Lack of available farmland for sale is continuing to push land values higher this year, the mid-year farmland values review by Farm Credit Canada (FCC) said. Over the first six months of 2023, the national average growth rate of farmland was 7.7 per cent.
The highest farmland value increases over the last six months were reported in Saskatchewan at 11.4 per cent and Quebec at 10.6 per cent, the report noted. Ontario and Manitoba saw nearly identical increases, with farmland values in Ontario increasing by 6.9 per cent, and Manitoba by 6.4 per cent. Alberta had a more modest increase of three per cent, while the average price of farmland stayed unchanged in British Columbia. Fewer sales were available in Canada’s Atlantic provinces to fully assess mid-year farmland values.
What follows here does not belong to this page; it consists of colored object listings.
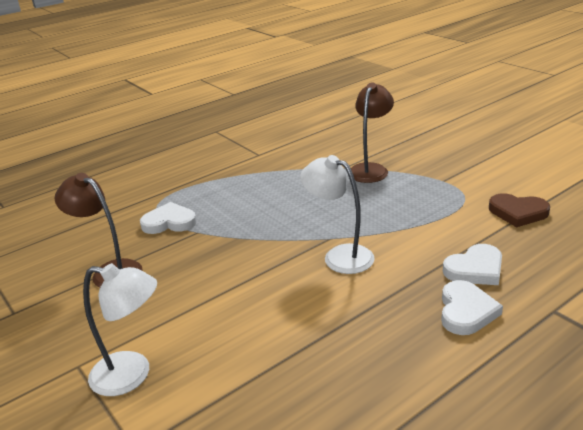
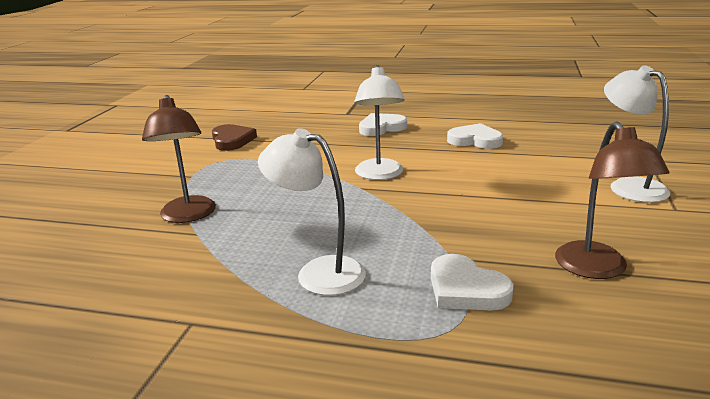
camera: 130 degrees left, 5 degrees down
(248, 190) = (318, 272): none -> white lamp
(370, 169) = (188, 216): brown lamp -> brown lamp turned 90 degrees counterclockwise
(475, 269) = (331, 135): white heart -> white heart (475, 140)

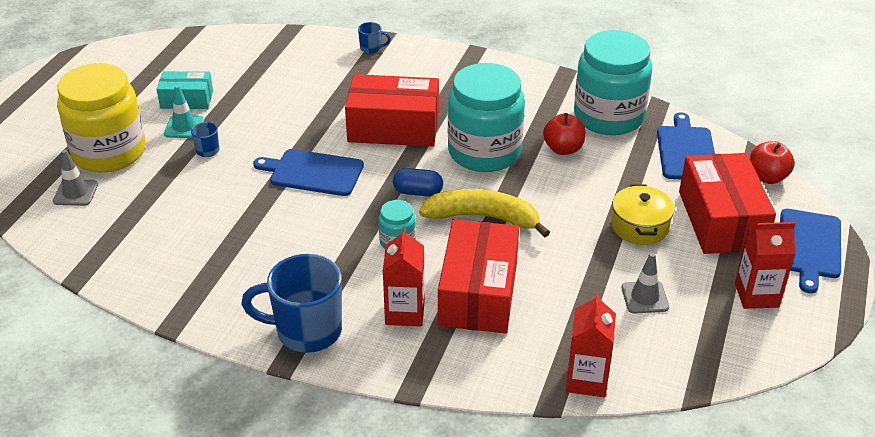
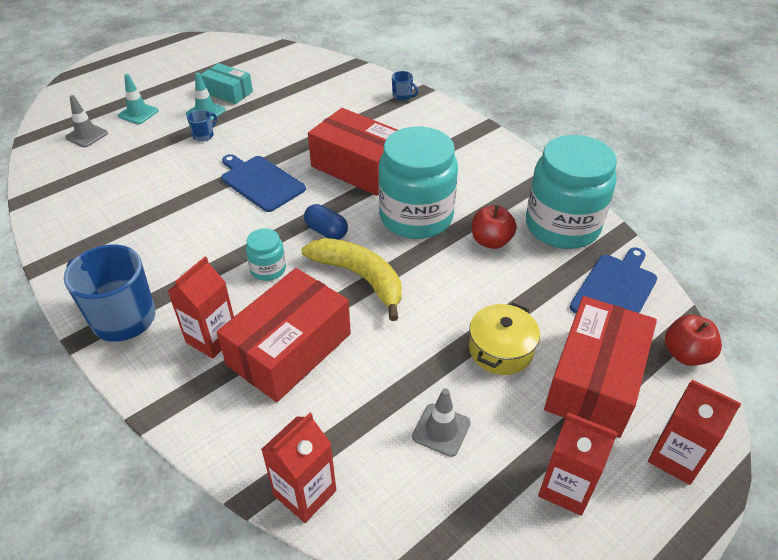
camera: 30 degrees right, 5 degrees up
(109, 152) = (138, 113): yellow jar -> turquoise traffic cone
(809, 246) = (675, 457): blue cutting board -> red carton

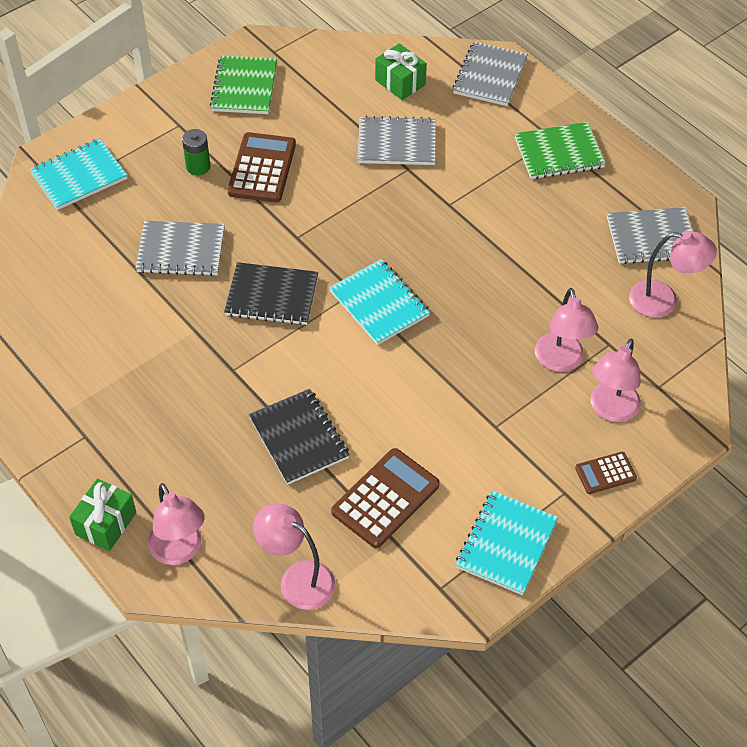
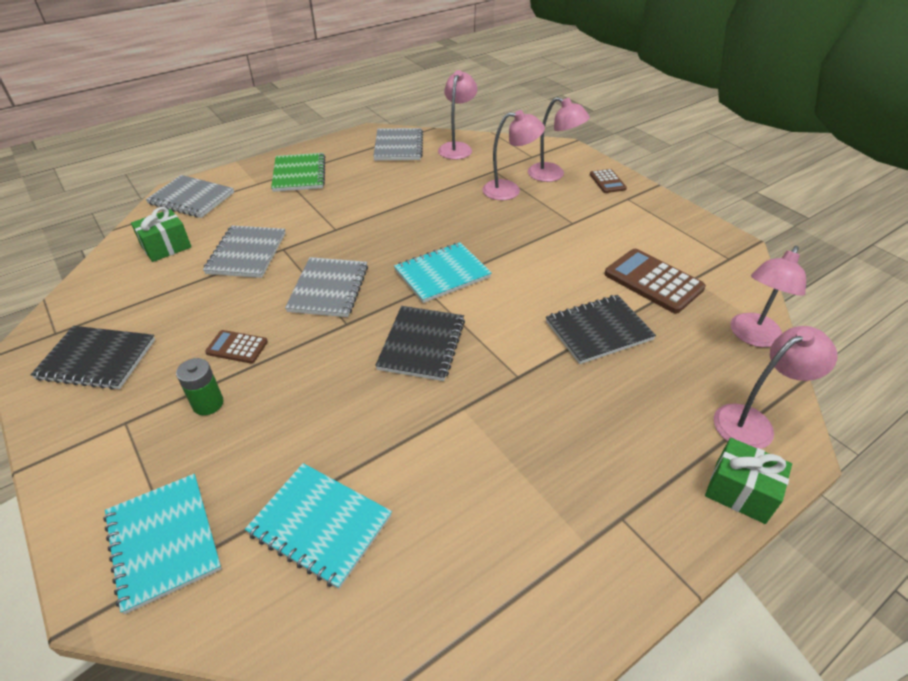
camera: 85 degrees left, 10 degrees down
(181, 250) = (339, 420): grey notebook -> grey notebook (328, 289)
(244, 87) = (97, 359): green notebook -> black notebook
(262, 168) = (237, 347): brown calculator -> brown calculator, size x0.55
(506, 544) = (679, 226): turquoise notebook -> turquoise notebook (320, 525)

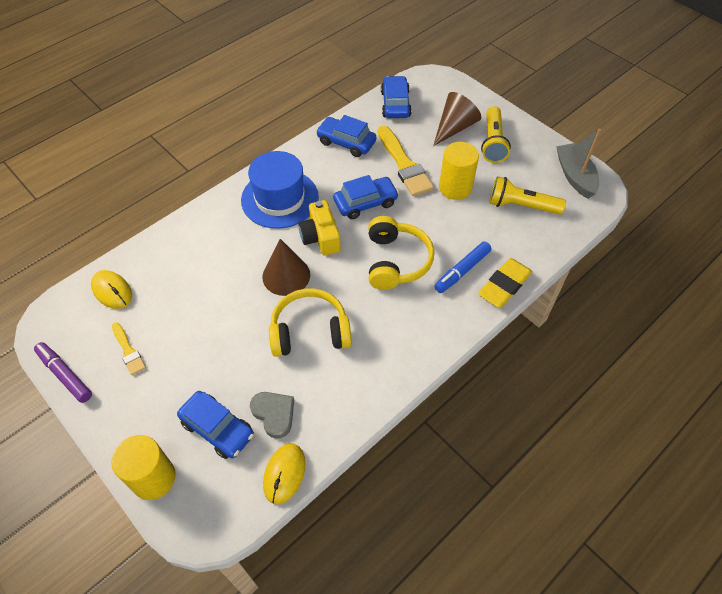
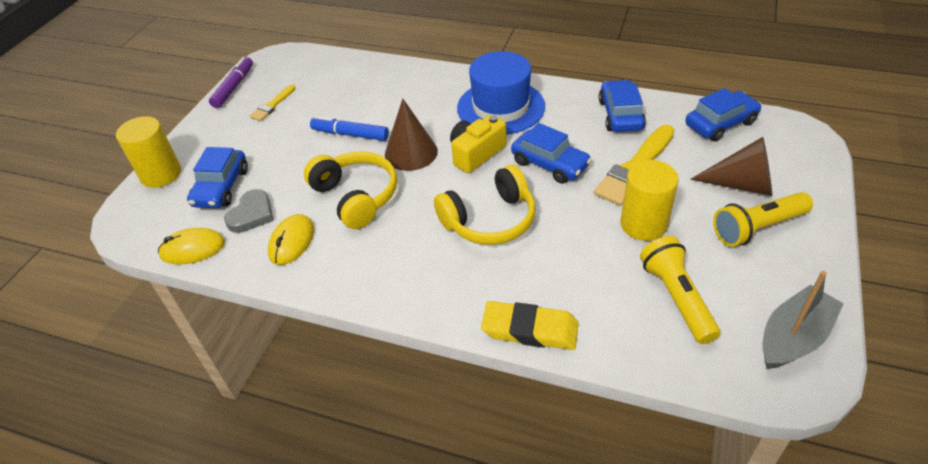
camera: 65 degrees right, 10 degrees down
(112, 291) = (325, 70): yellow mouse -> yellow mouse (292, 241)
(462, 271) = (521, 280): blue marker -> blue marker (350, 134)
“Limited land for sale has been driving farmland values higher over the last six months,” J.P. Gervais, FCC’s chief economist, said in a news release on the report. “With higher interest rates, elevated farm input costs and uncertainty regarding future commodity prices, producers are being cautious with their investments and capital expenditures.”
The report noted that farm cash receipts are anticipated to increase 6.6 per cent in 2023. But as farm operations exercise caution in spending, farmland value appreciation is anticipated to slow until the uncertainty over the currenteconomic environment vanishes.
“Purchasing farmland is a very strategic decision for producers,” Gervais said. “They need to assess whether they can earn enough from the larger land base they’ve acquired and if not, whether other areas of the operation generate enough income to pay for the land. Monitoring farmland price trends can assist in making the best decisions for individual operations.”